++++ Record set
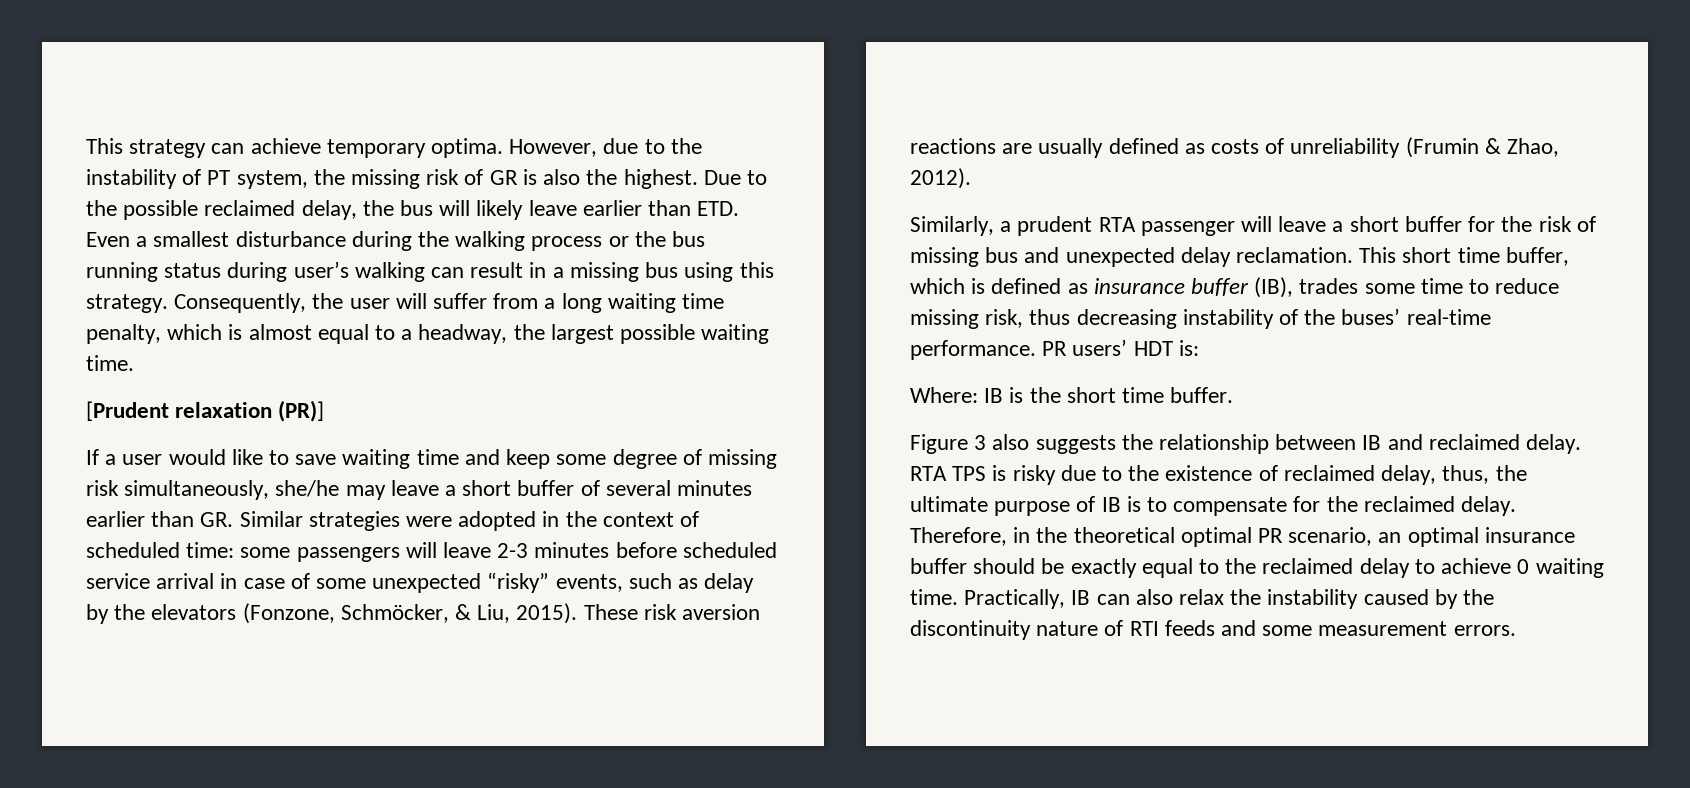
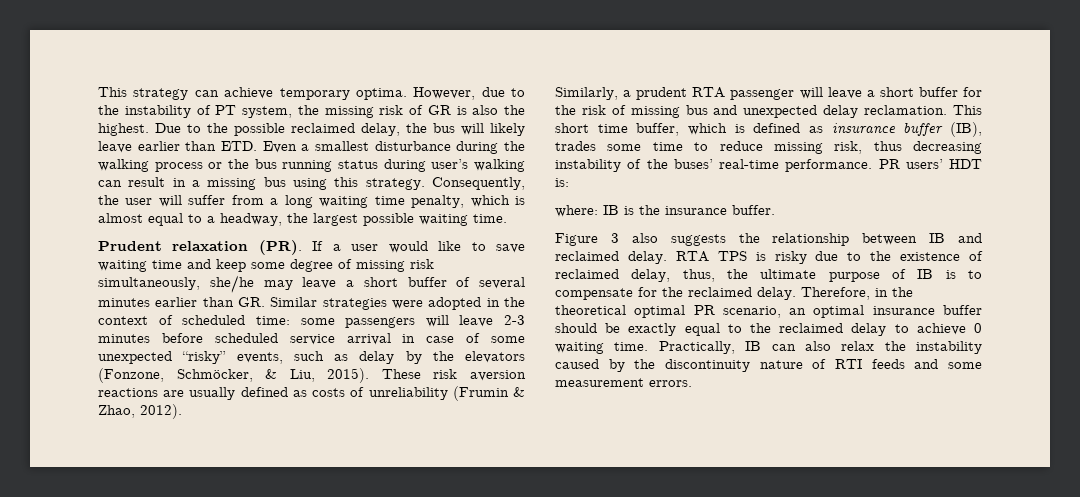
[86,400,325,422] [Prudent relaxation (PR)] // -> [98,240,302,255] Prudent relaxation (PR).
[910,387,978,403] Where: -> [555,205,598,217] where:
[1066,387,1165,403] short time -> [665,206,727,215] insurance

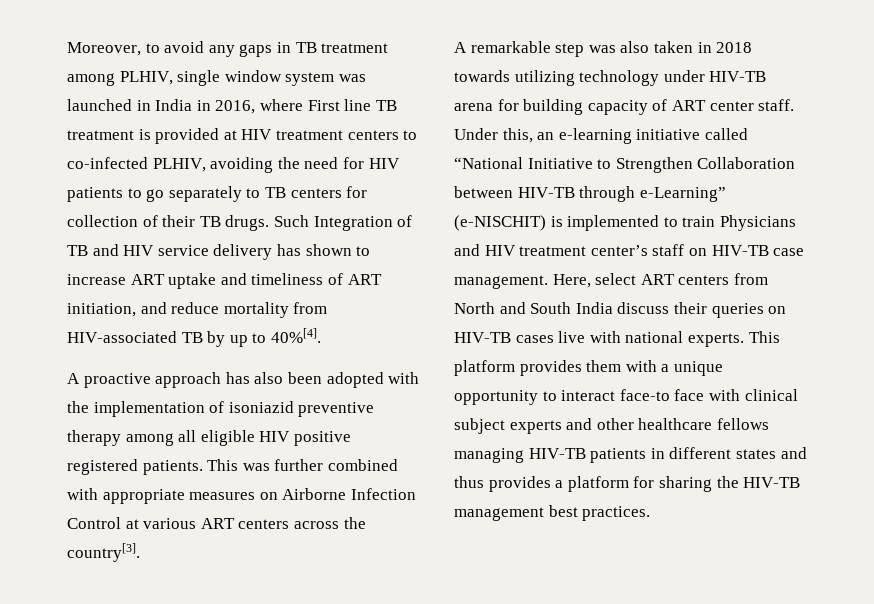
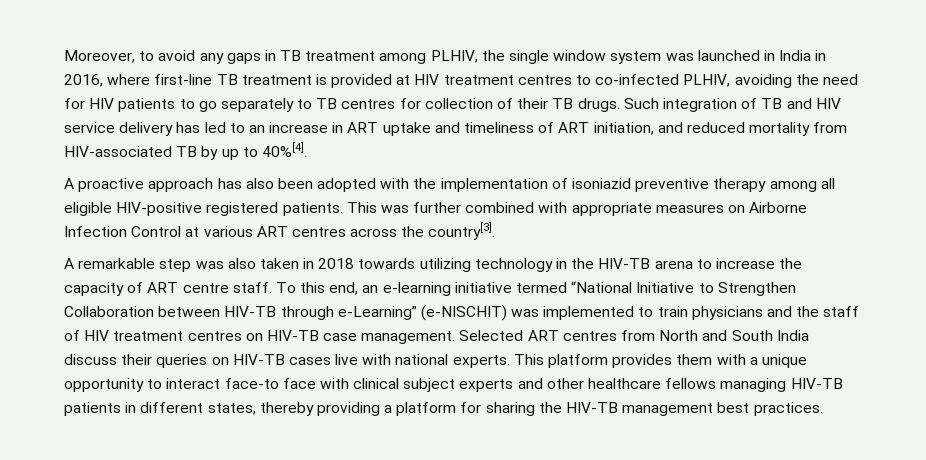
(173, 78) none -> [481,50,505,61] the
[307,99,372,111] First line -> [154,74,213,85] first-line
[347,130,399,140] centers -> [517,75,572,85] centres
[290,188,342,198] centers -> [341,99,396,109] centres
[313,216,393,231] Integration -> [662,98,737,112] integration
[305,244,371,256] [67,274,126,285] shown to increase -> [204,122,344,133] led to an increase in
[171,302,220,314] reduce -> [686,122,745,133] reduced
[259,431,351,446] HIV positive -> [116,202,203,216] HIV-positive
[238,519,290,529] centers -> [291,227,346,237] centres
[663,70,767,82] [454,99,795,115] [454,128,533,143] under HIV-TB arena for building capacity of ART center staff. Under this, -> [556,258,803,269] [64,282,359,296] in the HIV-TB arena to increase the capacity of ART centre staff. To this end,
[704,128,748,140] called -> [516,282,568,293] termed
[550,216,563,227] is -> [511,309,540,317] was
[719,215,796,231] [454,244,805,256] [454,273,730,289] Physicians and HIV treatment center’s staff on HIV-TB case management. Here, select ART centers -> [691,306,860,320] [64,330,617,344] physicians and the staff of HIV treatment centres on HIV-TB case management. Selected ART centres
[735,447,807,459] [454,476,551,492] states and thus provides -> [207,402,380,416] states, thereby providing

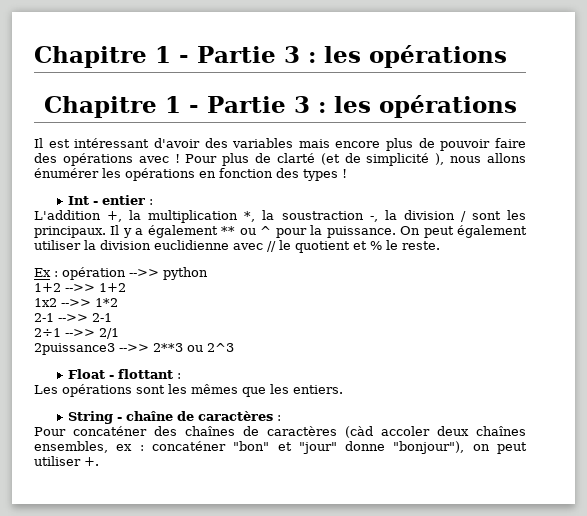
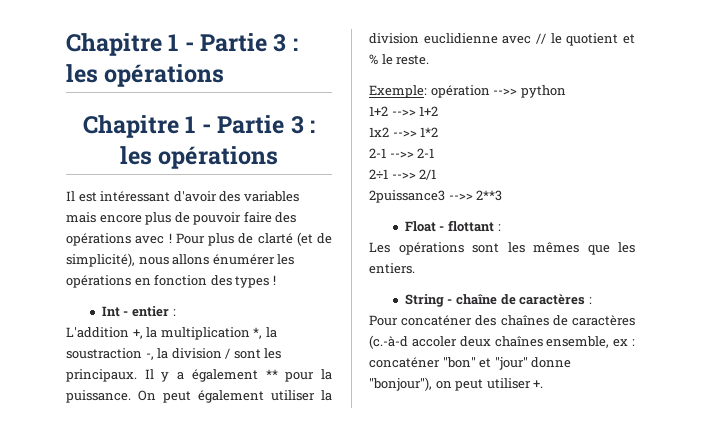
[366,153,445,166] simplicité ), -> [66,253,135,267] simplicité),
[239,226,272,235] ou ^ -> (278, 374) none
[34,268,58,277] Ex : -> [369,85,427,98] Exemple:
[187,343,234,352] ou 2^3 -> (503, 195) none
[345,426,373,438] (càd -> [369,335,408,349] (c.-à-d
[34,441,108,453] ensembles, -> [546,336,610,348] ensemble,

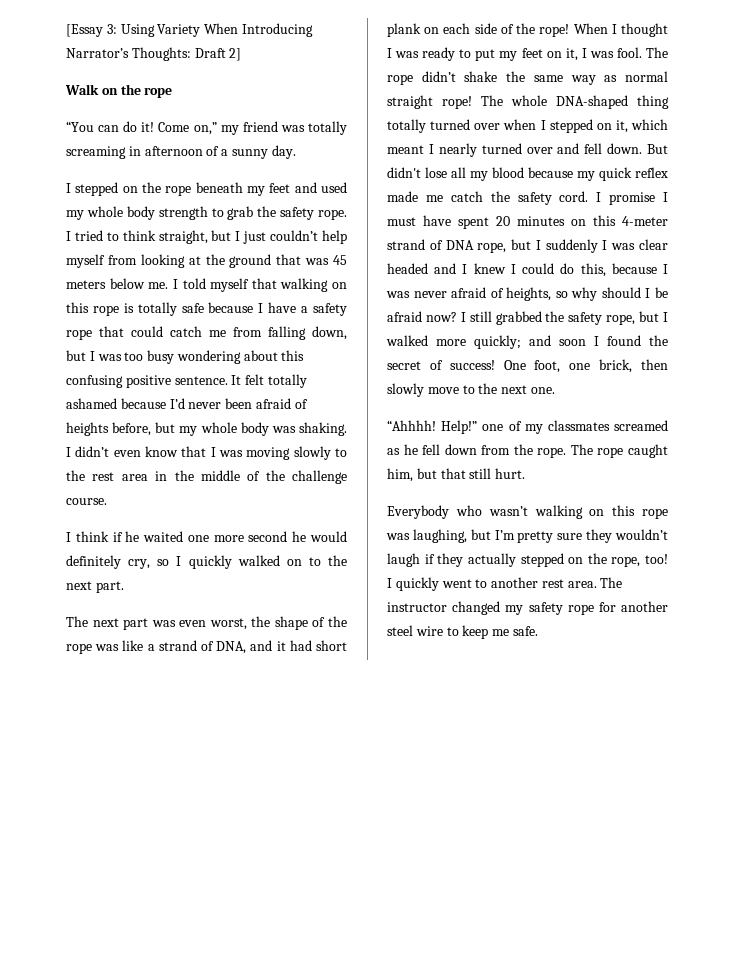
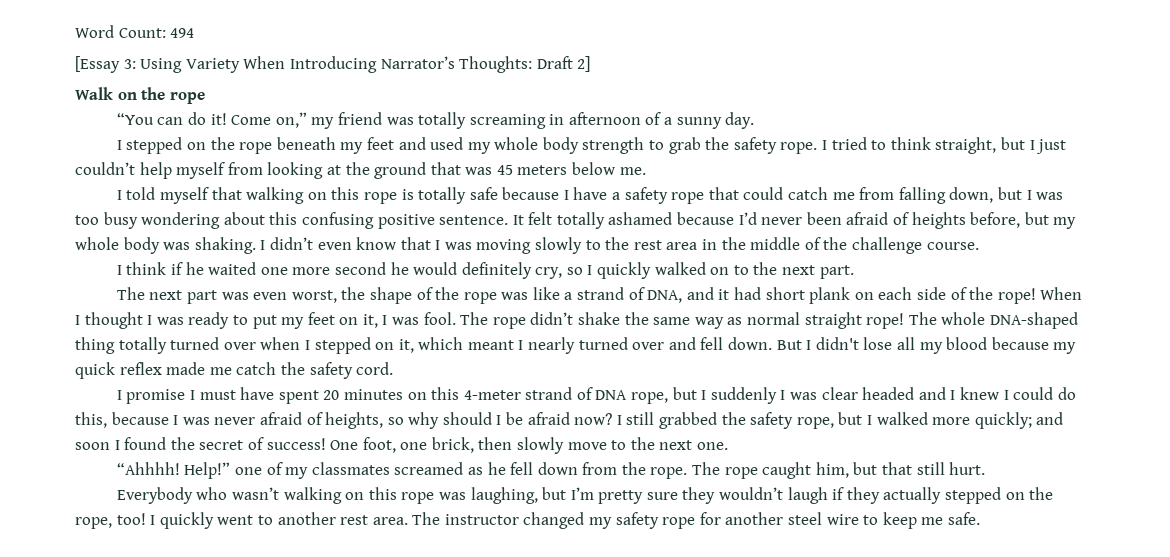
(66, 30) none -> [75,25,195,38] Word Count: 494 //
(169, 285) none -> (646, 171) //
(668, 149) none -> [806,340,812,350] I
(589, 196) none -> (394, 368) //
++++++++
### Exercise goal
Word for word, restate all of the data, but do not copy the pictures.

### Answer for the task
[86,400,325,422] [Prudent relaxation (PR)] // -> [98,240,302,255] Prudent relaxation (PR).
[910,387,978,403] Where: -> [555,205,598,217] where:
[1066,387,1165,403] short time -> [665,206,727,215] insurance

(173, 78) none -> [481,50,505,61] the
[307,99,372,111] First line -> [154,74,213,85] first-line
[347,130,399,140] centers -> [517,75,572,85] centres
[290,188,342,198] centers -> [341,99,396,109] centres
[313,216,393,231] Integration -> [662,98,737,112] integration
[305,244,371,256] [67,274,126,285] shown to increase -> [204,122,344,133] led to an increase in
[171,302,220,314] reduce -> [686,122,745,133] reduced
[259,431,351,446] HIV positive -> [116,202,203,216] HIV-positive
[238,519,290,529] centers -> [291,227,346,237] centres
[663,70,767,82] [454,99,795,115] [454,128,533,143] under HIV-TB arena for building capacity of ART center staff. Under this, -> [556,258,803,269] [64,282,359,296] in the HIV-TB arena to increase the capacity of ART centre staff. To this end,
[704,128,748,140] called -> [516,282,568,293] termed
[550,216,563,227] is -> [511,309,540,317] was
[719,215,796,231] [454,244,805,256] [454,273,730,289] Physicians and HIV treatment center’s staff on HIV-TB case management. Here, select ART centers -> [691,306,860,320] [64,330,617,344] physicians and the staff of HIV treatment centres on HIV-TB case management. Selected ART centres
[735,447,807,459] [454,476,551,492] states and thus provides -> [207,402,380,416] states, thereby providing

[366,153,445,166] simplicité ), -> [66,253,135,267] simplicité),
[239,226,272,235] ou ^ -> (278, 374) none
[34,268,58,277] Ex : -> [369,85,427,98] Exemple:
[187,343,234,352] ou 2^3 -> (503, 195) none
[345,426,373,438] (càd -> [369,335,408,349] (c.-à-d
[34,441,108,453] ensembles, -> [546,336,610,348] ensemble,

(66, 30) none -> [75,25,195,38] Word Count: 494 //
(169, 285) none -> (646, 171) //
(668, 149) none -> [806,340,812,350] I
(589, 196) none -> (394, 368) //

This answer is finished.